The NEC WT600 projector's groundbreaking short throw has brought a new kind of immersive museum exhibit to life.
A group of UCLA artists and researchers were collaborating on an exhibit called Ecce Homology, which would use dynamic media, computer vision and computer graphics to create a unique hybrid of art and science. The exhibit site was a long, narrow space in the Fowler Museum of Cultural History. The intent was to let visitors discover evolutionary relationships between human beings and other organisms through interaction with a 45-foot long, 12-foot high projection.

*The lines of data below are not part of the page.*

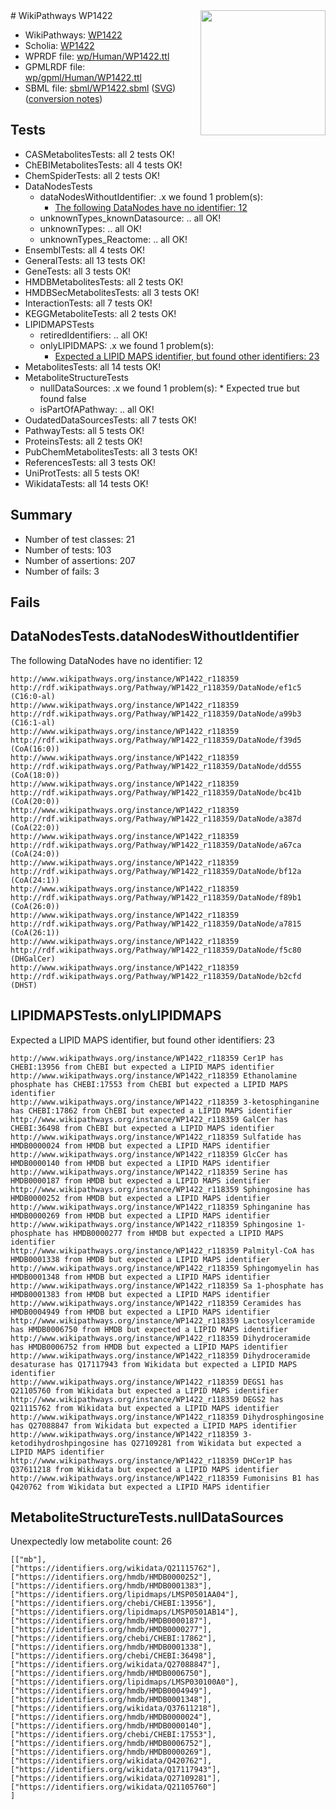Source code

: <img style="float: right; width: 200px" src="../logo.png" />
# WikiPathways WP1422

* WikiPathways: [WP1422](https://identifiers.org/wikipathways:WP1422)
* Scholia: [WP1422](https://scholia.toolforge.org/wikipathways/WP1422)
* WPRDF file: [wp/Human/WP1422.ttl](../wp/Human/WP1422.ttl)
* GPMLRDF file: [wp/gpml/Human/WP1422.ttl](../wp/gpml/Human/WP1422.ttl)
* SBML file: [sbml/WP1422.sbml](../sbml/WP1422.sbml) ([SVG](../sbml/WP1422.svg)) ([conversion notes](../sbml/WP1422.txt))

## Tests
* CASMetabolitesTests: all 2 tests OK!
* ChEBIMetabolitesTests: all 4 tests OK!
* ChemSpiderTests: all 2 tests OK!
* DataNodesTests
    * dataNodesWithoutIdentifier: .x we found 1 problem(s):
        * [The following DataNodes have no identifier: 12](#8792c492)
    * unknownTypes_knownDatasource: .. all OK!
    * unknownTypes: .. all OK!
    * unknownTypes_Reactome: .. all OK!
* EnsemblTests: all 4 tests OK!
* GeneralTests: all 13 tests OK!
* GeneTests: all 3 tests OK!
* HMDBMetabolitesTests: all 2 tests OK!
* HMDBSecMetabolitesTests: all 3 tests OK!
* InteractionTests: all 7 tests OK!
* KEGGMetaboliteTests: all 2 tests OK!
* LIPIDMAPSTests
    * retiredIdentifiers: .. all OK!
    * onlyLIPIDMAPS: .x we found 1 problem(s):
        * [Expected a LIPID MAPS identifier, but found other identifiers: 23](#d0bfb69a)
* MetabolitesTests: all 14 tests OK!
* MetaboliteStructureTests
    * nullDataSources: .x we found 1 problem(s):
            * Expected true but found false
    * isPartOfAPathway: .. all OK!
* OudatedDataSourcesTests: all 7 tests OK!
* PathwayTests: all 5 tests OK!
* ProteinsTests: all 2 tests OK!
* PubChemMetabolitesTests: all 3 tests OK!
* ReferencesTests: all 3 tests OK!
* UniProtTests: all 5 tests OK!
* WikidataTests: all 14 tests OK!


## Summary

* Number of test classes: 21
* Number of tests: 103
* Number of assertions: 207
* Number of fails: 3

## Fails

<a name="8792c492" />

## DataNodesTests.dataNodesWithoutIdentifier

The following DataNodes have no identifier: 12
```
http://www.wikipathways.org/instance/WP1422_r118359 http://rdf.wikipathways.org/Pathway/WP1422_r118359/DataNode/ef1c5 (C16:0-al)
http://www.wikipathways.org/instance/WP1422_r118359 http://rdf.wikipathways.org/Pathway/WP1422_r118359/DataNode/a99b3 (C16:1-al)
http://www.wikipathways.org/instance/WP1422_r118359 http://rdf.wikipathways.org/Pathway/WP1422_r118359/DataNode/f39d5 (CoA(16:0))
http://www.wikipathways.org/instance/WP1422_r118359 http://rdf.wikipathways.org/Pathway/WP1422_r118359/DataNode/dd555 (CoA(18:0))
http://www.wikipathways.org/instance/WP1422_r118359 http://rdf.wikipathways.org/Pathway/WP1422_r118359/DataNode/bc41b (CoA(20:0))
http://www.wikipathways.org/instance/WP1422_r118359 http://rdf.wikipathways.org/Pathway/WP1422_r118359/DataNode/a387d (CoA(22:0))
http://www.wikipathways.org/instance/WP1422_r118359 http://rdf.wikipathways.org/Pathway/WP1422_r118359/DataNode/a67ca (CoA(24:0))
http://www.wikipathways.org/instance/WP1422_r118359 http://rdf.wikipathways.org/Pathway/WP1422_r118359/DataNode/bf12a (CoA(24:1))
http://www.wikipathways.org/instance/WP1422_r118359 http://rdf.wikipathways.org/Pathway/WP1422_r118359/DataNode/f89b1 (CoA(26:0))
http://www.wikipathways.org/instance/WP1422_r118359 http://rdf.wikipathways.org/Pathway/WP1422_r118359/DataNode/a7815 (CoA(26:1))
http://www.wikipathways.org/instance/WP1422_r118359 http://rdf.wikipathways.org/Pathway/WP1422_r118359/DataNode/f5c80 (DHGalCer)
http://www.wikipathways.org/instance/WP1422_r118359 http://rdf.wikipathways.org/Pathway/WP1422_r118359/DataNode/b2cfd (DHST)
```

<a name="d0bfb69a" />

## LIPIDMAPSTests.onlyLIPIDMAPS

Expected a LIPID MAPS identifier, but found other identifiers: 23
```
http://www.wikipathways.org/instance/WP1422_r118359 Cer1P has CHEBI:13956 from ChEBI but expected a LIPID MAPS identifier
http://www.wikipathways.org/instance/WP1422_r118359 Ethanolamine  phosphate has CHEBI:17553 from ChEBI but expected a LIPID MAPS identifier
http://www.wikipathways.org/instance/WP1422_r118359 3-ketosphinganine has CHEBI:17862 from ChEBI but expected a LIPID MAPS identifier
http://www.wikipathways.org/instance/WP1422_r118359 GalCer has CHEBI:36498 from ChEBI but expected a LIPID MAPS identifier
http://www.wikipathways.org/instance/WP1422_r118359 Sulfatide has HMDB0000024 from HMDB but expected a LIPID MAPS identifier
http://www.wikipathways.org/instance/WP1422_r118359 GlcCer has HMDB0000140 from HMDB but expected a LIPID MAPS identifier
http://www.wikipathways.org/instance/WP1422_r118359 Serine has HMDB0000187 from HMDB but expected a LIPID MAPS identifier
http://www.wikipathways.org/instance/WP1422_r118359 Sphingosine has HMDB0000252 from HMDB but expected a LIPID MAPS identifier
http://www.wikipathways.org/instance/WP1422_r118359 Sphinganine has HMDB0000269 from HMDB but expected a LIPID MAPS identifier
http://www.wikipathways.org/instance/WP1422_r118359 Sphingosine 1-phosphate has HMDB0000277 from HMDB but expected a LIPID MAPS identifier
http://www.wikipathways.org/instance/WP1422_r118359 Palmityl-CoA has HMDB0001338 from HMDB but expected a LIPID MAPS identifier
http://www.wikipathways.org/instance/WP1422_r118359 Sphingomyelin has HMDB0001348 from HMDB but expected a LIPID MAPS identifier
http://www.wikipathways.org/instance/WP1422_r118359 Sa 1-phosphate has HMDB0001383 from HMDB but expected a LIPID MAPS identifier
http://www.wikipathways.org/instance/WP1422_r118359 Ceramides has HMDB0004949 from HMDB but expected a LIPID MAPS identifier
http://www.wikipathways.org/instance/WP1422_r118359 Lactosylceramide has HMDB0006750 from HMDB but expected a LIPID MAPS identifier
http://www.wikipathways.org/instance/WP1422_r118359 Dihydroceramide has HMDB0006752 from HMDB but expected a LIPID MAPS identifier
http://www.wikipathways.org/instance/WP1422_r118359 Dihydroceramide desaturase has Q17117943 from Wikidata but expected a LIPID MAPS identifier
http://www.wikipathways.org/instance/WP1422_r118359 DEGS1 has Q21105760 from Wikidata but expected a LIPID MAPS identifier
http://www.wikipathways.org/instance/WP1422_r118359 DEGS2 has Q21115762 from Wikidata but expected a LIPID MAPS identifier
http://www.wikipathways.org/instance/WP1422_r118359 Dihydrosphingosine has Q27088847 from Wikidata but expected a LIPID MAPS identifier
http://www.wikipathways.org/instance/WP1422_r118359 3-ketodihydroshpingosine has Q27109281 from Wikidata but expected a LIPID MAPS identifier
http://www.wikipathways.org/instance/WP1422_r118359 DHCer1P has Q37611218 from Wikidata but expected a LIPID MAPS identifier
http://www.wikipathways.org/instance/WP1422_r118359 Fumonisins B1 has Q420762 from Wikidata but expected a LIPID MAPS identifier
```

<a name="919041ae" />

## MetaboliteStructureTests.nullDataSources

Unexpectedly low metabolite count: 26
```
[["mb"],
["https://identifiers.org/wikidata/Q21115762"],
["https://identifiers.org/hmdb/HMDB0000252"],
["https://identifiers.org/hmdb/HMDB0001383"],
["https://identifiers.org/lipidmaps/LMSP0501AA04"],
["https://identifiers.org/chebi/CHEBI:13956"],
["https://identifiers.org/lipidmaps/LMSP0501AB14"],
["https://identifiers.org/hmdb/HMDB0000187"],
["https://identifiers.org/hmdb/HMDB0000277"],
["https://identifiers.org/chebi/CHEBI:17862"],
["https://identifiers.org/hmdb/HMDB0001338"],
["https://identifiers.org/chebi/CHEBI:36498"],
["https://identifiers.org/wikidata/Q27088847"],
["https://identifiers.org/hmdb/HMDB0006750"],
["https://identifiers.org/lipidmaps/LMSP030100A0"],
["https://identifiers.org/hmdb/HMDB0004949"],
["https://identifiers.org/hmdb/HMDB0001348"],
["https://identifiers.org/wikidata/Q37611218"],
["https://identifiers.org/hmdb/HMDB0000024"],
["https://identifiers.org/hmdb/HMDB0000140"],
["https://identifiers.org/chebi/CHEBI:17553"],
["https://identifiers.org/hmdb/HMDB0006752"],
["https://identifiers.org/hmdb/HMDB0000269"],
["https://identifiers.org/wikidata/Q420762"],
["https://identifiers.org/wikidata/Q17117943"],
["https://identifiers.org/wikidata/Q27109281"],
["https://identifiers.org/wikidata/Q21105760"]
]
```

A custom computer vision system would track visitors’ movements and create light-filled traces into the projection, allowing visitors to interact with the projections while standing anywhere from a few inches to several feet from the projection surface. Thus visitors would have a visceral, aesthetically pleasing, immersive experience with the projections. On their way out of the space, visitors would learn that they had in fact conducted and experiment finding the genetic similarities between a rice seedling and the human genome, and triggered the process through their own through their movement in the space. So they would have an aesthetic experience first, only to later learn that the experience was actually related to the latest advances in genetic science.
To accomplish this, the exhibit creators sought a display technology that would enable large projected images, a difficult task given the narrow space. To create an immersive experience they also needed to project the images in a way that would allow visitors to walk through the space without obscuring the projections. A typical front projector would not be feasible due to the throw distance required and due to the fact that visitors’ shadows would get in the way of the light path.